Standing on the brink, he overlooked the valley of the sea—Hale in the distance, with its placid river, like some old Italian town coloured and gay even under that sombre heaven. The sky was gray and overcast, and the clouds, pregnant with rain, swept over the hill-top like the gauzy drapery of some dying pagan spirit, lingering solitary among the grotesque shapes of Christian legend. There was a line of dead trees on the crest of the hill, and Basil, visiting this place earlier in the year, had found them then incongruous with the summer, a hideous darkness against the joyous colour of the Cornish June. But now all Nature drew into harmony with them, and they stood, gnarled and leafless, with a placid silence, as though in a sense of the eternity of things they felt a singular content. The green leaves and the flowers were vanity, ephemeral as the butterflies and the light breeze of April, but they were changeless and constant. Dead ferns lay all about, brown as the earth, and they were the first of the summer plants to go, chilled to death by the mild wind of September. The silence was so great that Basil seemed to hear the wings of the rooks as they beat the air, flying overhead from field to field, and in his mind, curiously, he listened to the voice of London calling. Basil peculiarly enjoyed his solitude, for he was used to be much alone, and the constant companionship since his marriage at times proved irksome. He began to plan out his future. There was no reason why Jenny should not be induced to a wider view of things than she then possessed; she was by no means a fool, and little by little, with patience on his side, she might gain interest in the things that interested him: it would be wonderful to disclose a human soul to its own beauty. But his enthusiasm was short-lived, for, walking down the hillside, he found Jenny asleep, her head thrown back and her hat slouched over one eye, her mouth open. His heart sank, for he saw her as he had never seen her before: amid the soft grace of that scene her clothes looked tawdry and crude, and with keen eyes he detected, under her beauty, the commonness of nature for which already he loathed the brother.

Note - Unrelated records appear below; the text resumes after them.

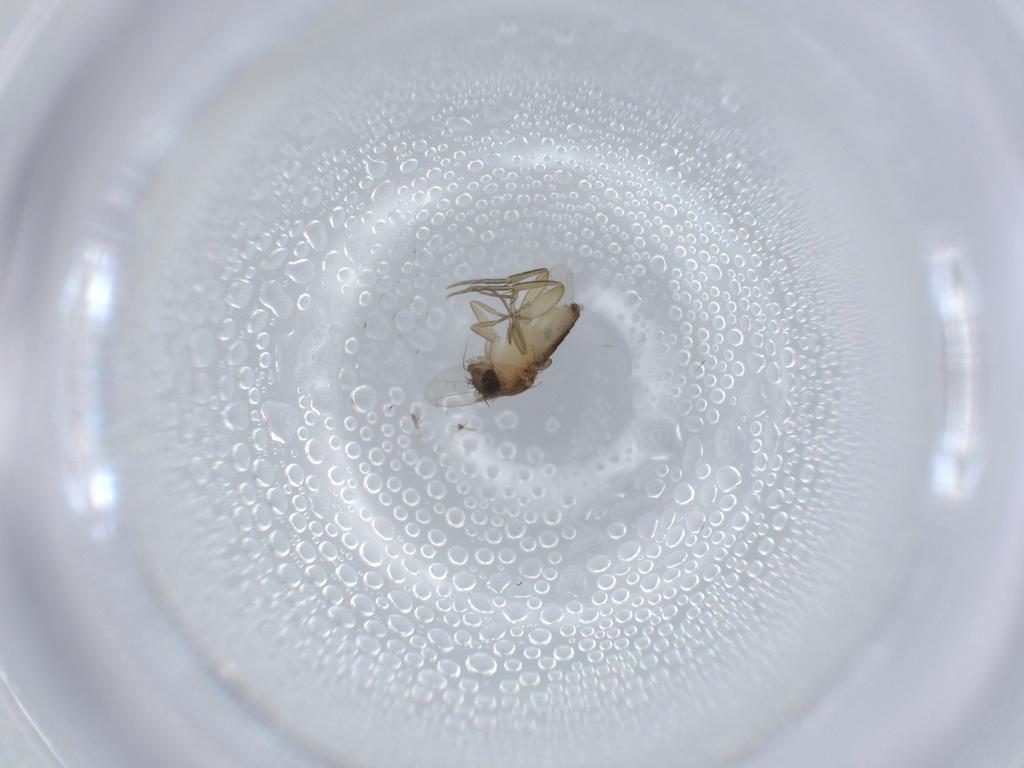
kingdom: Animalia
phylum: Arthropoda
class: Insecta
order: Diptera
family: Phoridae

But, fearing it would rain, he woke her and proposed that they should go home. She smiled at him lovingly.
“Have you been looking at me asleep? Had I got my mouth open?”
“Yes.”
“I must have looked a sight.”
“Where did you buy your hat?” he asked.
“I made it myself. Don’t you like it?”
“I wish it weren’t so very bright.”
“Colours suit me,” she answered. “They always did.”
The Cornish drizzle hovered over the earth, all-penetrating like human sorrow, and at length, with the closing day, the rain fell. In the mist and in the night the country sank into darkness. But in Basil’s heart was a greater darkness, and already, after one short week, he feared that the task he had confidently undertaken was beyond his strength.